Dataset items:
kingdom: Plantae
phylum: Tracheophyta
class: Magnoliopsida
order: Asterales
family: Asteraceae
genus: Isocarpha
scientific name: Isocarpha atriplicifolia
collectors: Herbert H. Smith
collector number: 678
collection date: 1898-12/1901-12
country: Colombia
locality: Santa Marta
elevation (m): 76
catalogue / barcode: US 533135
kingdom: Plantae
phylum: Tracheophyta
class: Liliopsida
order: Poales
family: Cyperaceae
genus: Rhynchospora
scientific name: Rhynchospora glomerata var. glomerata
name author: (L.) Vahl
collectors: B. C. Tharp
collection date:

**What you are asked to do:** Reproduce all of the data above verbatim, line by line.

**Output of the exercise:**
kingdom: Plantae
phylum: Tracheophyta
class: Magnoliopsida
order: Asterales
family: Asteraceae
genus: Isocarpha
scientific name: Isocarpha atriplicifolia
collectors: Herbert H. Smith
collector number: 678
collection date: 1898-12/1901-12
country: Colombia
locality: Santa Marta
elevation (m): 76
catalogue / barcode: US 533135
kingdom: Plantae
phylum: Tracheophyta
class: Liliopsida
order: Poales
family: Cyperaceae
genus: Rhynchospora
scientific name: Rhynchospora glomerata var. glomerata
name author: (L.) Vahl
collectors: B. C. Tharp
collection date:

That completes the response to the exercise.